New for 2018 is the Durango SRT, powered by  392-cubic-inch HEMI V-8 delivering 475 horsepower and 470 lb.-ft. of torque It can move from 0-60 miles in 4.4 seconds and cover the quarter-mile in 12.9 seconds and out-haul every three-row SUV on the road with a best-in-class towing capability of 8,600 pounds.

By comparison, with standard front-wheel drive, the Honda Pilot can tow 3,500 pounds. That increases 5,000 pounds with available all-wheel drive. The base 4-cylinder Highlander tows only 1,500 pounds. With a V-6 engine, the Highlander can haul up to 5,000 pounds.

With gas hovering around $2.00 a gallon it barely merits mention, but, even with cylinder deactivation, Hemi-powered Durangos get 14-19 mpg, about a 30 percent less than modern competitors. The V-6 is EPA-rated at 22 mpg city, 27 city, about average for the class.

Safety third

Safety is where the Durango shows its age, earning low scores. It received a four-out-of-five-star rating from the National Highway Traffic Safety Administration, with four stars in frontal crash and rollover testing. The AWD model got three stars in rollover.

The Insurance Institute for Highway Safety rated the Durango's small overlap front protection marginal and gave it good-the IIHS top rating-in four other tests.

More modern competitors like Highlander and Pilot each earned a good in all five IIHS crash tests and were named Top Safety Pick+, the IIHS highest award. Both also earned a five-star rating from NHTSA.

Ten years ago, Durango's crash protection was state of art. Dodge will not able to correct the shortcomings until it redesigns the foundation and incorporates high tensile strength steel alloys and modern crumple zone designs.

To make matters worse, Dodge does new life-saving technologies, but almost begrudgingly.

A rear camera costs extra, as does most of the safety suite that technology that Honda sells for around $1,000 and Toyota makes standard in all its vehicles.

These include features such as lane-keep assist-which avoids wondering off road and over correcting into a lethal rollover. Active cruise control keeps an eye on traffic ahead and slows the vehicle if needed. Think about all those people killed on interstate highways in fog, rain, or because they were distracted when everyone else hit the brakes.
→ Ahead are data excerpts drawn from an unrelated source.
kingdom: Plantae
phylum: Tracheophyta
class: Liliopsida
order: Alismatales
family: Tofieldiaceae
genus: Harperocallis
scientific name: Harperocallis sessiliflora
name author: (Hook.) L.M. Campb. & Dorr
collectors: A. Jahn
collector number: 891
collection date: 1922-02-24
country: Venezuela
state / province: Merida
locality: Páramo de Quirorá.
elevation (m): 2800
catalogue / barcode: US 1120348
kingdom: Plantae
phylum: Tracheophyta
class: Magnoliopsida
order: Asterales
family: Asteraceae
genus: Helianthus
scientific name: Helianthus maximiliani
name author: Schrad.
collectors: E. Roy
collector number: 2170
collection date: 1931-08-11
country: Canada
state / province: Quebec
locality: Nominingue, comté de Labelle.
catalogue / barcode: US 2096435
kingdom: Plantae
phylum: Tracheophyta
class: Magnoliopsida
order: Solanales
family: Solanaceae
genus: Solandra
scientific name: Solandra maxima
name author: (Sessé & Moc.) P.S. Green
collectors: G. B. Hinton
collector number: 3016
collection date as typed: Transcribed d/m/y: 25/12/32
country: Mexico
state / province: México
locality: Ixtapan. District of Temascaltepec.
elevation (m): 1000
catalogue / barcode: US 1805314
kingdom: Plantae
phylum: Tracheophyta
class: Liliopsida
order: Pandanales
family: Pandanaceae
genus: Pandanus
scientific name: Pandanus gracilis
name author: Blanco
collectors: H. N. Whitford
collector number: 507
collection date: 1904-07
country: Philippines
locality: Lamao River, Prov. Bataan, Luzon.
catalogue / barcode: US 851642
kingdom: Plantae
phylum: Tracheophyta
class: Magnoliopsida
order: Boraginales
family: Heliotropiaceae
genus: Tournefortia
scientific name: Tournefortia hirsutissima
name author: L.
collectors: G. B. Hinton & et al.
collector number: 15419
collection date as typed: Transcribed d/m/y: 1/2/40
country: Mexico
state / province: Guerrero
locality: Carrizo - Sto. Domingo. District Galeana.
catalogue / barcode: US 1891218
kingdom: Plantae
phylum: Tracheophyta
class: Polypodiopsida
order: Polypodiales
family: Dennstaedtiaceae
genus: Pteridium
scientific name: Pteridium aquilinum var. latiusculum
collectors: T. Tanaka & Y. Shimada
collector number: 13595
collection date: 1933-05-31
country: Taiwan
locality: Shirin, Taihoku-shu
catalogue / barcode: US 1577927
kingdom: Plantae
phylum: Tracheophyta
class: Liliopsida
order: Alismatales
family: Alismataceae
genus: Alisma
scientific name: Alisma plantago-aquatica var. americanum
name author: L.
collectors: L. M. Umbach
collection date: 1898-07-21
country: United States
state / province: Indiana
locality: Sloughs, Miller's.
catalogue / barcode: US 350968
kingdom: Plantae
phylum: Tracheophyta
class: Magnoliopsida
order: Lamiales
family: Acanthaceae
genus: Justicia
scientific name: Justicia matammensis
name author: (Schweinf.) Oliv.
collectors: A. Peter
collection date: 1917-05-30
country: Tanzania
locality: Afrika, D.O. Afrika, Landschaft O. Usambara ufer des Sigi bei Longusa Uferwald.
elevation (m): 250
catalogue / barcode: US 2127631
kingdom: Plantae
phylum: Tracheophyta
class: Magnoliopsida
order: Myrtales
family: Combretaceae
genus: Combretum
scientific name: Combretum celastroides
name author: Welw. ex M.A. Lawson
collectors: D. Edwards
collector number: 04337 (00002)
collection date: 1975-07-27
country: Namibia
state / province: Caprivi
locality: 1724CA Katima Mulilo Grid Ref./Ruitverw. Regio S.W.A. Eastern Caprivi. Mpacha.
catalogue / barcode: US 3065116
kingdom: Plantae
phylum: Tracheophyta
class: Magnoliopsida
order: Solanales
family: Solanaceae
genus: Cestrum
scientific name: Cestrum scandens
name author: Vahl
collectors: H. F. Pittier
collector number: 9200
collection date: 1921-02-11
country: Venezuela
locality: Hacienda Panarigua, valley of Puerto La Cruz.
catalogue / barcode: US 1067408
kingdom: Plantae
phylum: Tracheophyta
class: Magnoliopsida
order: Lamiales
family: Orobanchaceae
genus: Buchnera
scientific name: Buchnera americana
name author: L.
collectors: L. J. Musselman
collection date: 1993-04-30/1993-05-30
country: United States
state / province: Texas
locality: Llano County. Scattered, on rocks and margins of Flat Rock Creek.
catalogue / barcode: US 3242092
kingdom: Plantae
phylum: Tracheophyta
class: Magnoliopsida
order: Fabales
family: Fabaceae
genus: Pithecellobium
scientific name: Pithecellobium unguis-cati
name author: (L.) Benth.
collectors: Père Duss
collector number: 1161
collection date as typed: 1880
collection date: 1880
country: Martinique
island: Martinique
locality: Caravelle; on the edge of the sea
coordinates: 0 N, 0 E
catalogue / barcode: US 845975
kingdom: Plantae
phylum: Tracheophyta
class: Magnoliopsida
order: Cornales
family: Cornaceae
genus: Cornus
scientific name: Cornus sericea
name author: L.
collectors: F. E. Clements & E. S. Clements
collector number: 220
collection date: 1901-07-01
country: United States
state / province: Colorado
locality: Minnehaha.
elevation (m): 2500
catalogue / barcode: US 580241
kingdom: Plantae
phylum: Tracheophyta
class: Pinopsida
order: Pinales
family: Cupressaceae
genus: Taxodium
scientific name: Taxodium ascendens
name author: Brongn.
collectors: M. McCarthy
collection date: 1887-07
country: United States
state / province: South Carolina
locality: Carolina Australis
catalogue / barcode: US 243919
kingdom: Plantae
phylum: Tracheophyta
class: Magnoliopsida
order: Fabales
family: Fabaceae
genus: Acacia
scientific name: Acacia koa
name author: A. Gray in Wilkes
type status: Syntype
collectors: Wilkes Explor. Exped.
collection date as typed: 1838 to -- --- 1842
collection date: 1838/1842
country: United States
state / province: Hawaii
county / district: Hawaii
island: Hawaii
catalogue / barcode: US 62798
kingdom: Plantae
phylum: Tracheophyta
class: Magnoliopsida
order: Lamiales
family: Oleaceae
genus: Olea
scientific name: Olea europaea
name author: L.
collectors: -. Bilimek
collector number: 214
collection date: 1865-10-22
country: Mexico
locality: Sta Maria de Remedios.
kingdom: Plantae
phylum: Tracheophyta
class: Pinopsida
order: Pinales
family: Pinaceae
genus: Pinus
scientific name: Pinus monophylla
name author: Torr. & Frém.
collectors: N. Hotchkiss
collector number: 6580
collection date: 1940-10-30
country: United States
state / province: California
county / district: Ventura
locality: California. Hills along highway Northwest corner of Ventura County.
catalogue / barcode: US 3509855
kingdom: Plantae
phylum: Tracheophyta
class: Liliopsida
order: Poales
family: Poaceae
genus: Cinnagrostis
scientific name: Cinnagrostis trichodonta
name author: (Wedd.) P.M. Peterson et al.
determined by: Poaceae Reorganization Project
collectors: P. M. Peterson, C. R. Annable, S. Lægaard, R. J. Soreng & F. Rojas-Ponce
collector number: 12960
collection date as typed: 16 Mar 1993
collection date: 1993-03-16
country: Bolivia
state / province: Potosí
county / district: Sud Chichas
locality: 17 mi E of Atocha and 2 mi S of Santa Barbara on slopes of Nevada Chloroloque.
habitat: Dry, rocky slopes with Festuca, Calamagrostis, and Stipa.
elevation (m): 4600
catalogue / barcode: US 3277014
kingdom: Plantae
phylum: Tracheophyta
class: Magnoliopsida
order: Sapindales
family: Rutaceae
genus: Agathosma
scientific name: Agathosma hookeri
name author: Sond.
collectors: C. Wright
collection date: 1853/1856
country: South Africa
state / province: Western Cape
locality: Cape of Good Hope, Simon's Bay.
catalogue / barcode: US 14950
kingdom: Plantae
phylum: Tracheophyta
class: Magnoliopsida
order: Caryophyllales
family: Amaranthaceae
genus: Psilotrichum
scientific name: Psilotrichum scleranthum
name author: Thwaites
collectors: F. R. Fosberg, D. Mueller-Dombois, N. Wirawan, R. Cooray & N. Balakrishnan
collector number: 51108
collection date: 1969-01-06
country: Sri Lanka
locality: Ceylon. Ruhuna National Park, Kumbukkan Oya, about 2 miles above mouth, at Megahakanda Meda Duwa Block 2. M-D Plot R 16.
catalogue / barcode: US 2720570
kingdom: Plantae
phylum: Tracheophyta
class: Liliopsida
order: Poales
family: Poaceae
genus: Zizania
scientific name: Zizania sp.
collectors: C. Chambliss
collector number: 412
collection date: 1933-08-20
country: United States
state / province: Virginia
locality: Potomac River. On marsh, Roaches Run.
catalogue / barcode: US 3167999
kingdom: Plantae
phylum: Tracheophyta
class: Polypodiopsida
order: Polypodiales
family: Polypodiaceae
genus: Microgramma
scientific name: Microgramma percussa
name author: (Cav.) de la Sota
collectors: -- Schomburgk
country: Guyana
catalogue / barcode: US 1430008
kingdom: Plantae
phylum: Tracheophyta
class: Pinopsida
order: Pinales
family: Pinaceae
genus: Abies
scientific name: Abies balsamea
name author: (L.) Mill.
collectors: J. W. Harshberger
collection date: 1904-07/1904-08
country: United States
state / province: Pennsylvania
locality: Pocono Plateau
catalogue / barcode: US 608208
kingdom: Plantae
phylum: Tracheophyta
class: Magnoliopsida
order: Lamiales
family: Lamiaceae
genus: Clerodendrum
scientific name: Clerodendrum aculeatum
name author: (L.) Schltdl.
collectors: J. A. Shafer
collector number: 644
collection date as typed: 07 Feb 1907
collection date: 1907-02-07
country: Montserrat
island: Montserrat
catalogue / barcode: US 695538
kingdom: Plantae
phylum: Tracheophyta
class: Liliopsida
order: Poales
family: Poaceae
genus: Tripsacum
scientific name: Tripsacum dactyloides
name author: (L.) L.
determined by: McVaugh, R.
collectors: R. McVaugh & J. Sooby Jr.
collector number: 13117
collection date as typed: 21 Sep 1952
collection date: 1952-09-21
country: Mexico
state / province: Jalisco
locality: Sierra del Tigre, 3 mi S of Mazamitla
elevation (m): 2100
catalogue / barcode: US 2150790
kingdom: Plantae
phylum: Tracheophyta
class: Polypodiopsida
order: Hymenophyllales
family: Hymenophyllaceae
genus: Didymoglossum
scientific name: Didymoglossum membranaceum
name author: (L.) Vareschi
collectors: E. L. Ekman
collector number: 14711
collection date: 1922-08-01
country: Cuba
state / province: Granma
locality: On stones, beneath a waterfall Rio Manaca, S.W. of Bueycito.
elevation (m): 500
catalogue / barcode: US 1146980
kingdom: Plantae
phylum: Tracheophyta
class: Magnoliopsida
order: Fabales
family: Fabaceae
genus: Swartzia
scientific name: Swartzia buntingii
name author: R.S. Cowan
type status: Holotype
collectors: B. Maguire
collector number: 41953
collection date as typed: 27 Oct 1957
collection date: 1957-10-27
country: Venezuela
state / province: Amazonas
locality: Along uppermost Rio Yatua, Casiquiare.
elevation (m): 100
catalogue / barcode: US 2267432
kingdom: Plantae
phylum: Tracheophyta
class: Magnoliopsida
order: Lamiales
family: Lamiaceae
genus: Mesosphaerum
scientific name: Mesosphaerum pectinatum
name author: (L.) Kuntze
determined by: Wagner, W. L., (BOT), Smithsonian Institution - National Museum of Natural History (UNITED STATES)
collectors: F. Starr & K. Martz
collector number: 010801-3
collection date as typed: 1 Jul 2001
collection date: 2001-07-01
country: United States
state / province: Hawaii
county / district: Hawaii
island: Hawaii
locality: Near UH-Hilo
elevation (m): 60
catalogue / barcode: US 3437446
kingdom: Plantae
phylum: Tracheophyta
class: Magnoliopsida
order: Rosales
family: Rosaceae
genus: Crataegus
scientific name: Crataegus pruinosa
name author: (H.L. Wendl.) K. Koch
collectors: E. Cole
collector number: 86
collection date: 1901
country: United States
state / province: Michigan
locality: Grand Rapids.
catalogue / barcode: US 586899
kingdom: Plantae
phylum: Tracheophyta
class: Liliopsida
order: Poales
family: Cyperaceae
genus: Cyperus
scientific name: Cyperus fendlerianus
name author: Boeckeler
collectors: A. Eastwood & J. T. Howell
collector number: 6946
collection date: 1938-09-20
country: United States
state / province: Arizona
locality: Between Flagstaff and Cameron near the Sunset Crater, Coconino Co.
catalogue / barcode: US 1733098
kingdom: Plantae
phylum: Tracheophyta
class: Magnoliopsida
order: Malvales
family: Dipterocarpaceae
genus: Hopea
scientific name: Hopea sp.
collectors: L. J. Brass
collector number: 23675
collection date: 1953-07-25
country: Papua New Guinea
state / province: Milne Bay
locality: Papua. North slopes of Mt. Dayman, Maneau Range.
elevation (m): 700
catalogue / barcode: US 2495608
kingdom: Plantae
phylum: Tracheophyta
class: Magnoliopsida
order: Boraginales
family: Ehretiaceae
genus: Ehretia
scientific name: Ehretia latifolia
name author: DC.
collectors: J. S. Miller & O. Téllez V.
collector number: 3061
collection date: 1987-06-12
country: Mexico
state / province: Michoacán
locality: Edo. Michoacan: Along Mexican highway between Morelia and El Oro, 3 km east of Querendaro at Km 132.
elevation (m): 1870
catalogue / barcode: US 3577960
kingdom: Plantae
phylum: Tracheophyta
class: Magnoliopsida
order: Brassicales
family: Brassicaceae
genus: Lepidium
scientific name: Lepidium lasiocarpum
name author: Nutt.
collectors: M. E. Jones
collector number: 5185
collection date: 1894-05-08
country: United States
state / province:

Those features are not available-even as options-on Durango's first three trim levels: the SXT, $29,995, SXT Plus, $32,995, or GT, $37,995. The GT lets you buy a $1,200 Safety and Security Package, which gets you HID headlamps with auto high beam, rain sensitive wipers, blind spot monitoring and cross path detection, which warns you of approaching traffic when backing out of a parking spot.

But if you want the good stuff, like lane-keep and frontal crash avoidance, you need to step up to the $41,395 Citadel and purchase the $2,295 technology group.

Doing the math, that puts us at an additional $13,800 to get life-saving technology that IIHS says reduces injuries and fatalities by a third and that competitors are practically giving away.

To be fair, this hardly a reincarnation of the Chevy Corvair.  The Durango comes with more than 60 available safety and security features, with seven standard airbags, including full-length three-row side-curtain airbags, standard front-seat mounted side-thorax air bags, front-row active head restraints, and standard trailer-sway control.

Bottom line: A lot of Americans apparently appreciate Detroit Muscle. If Durango and Grand Cherokee sales were combined, they would be the runaway top seller. If that suits your style, it's a good choice.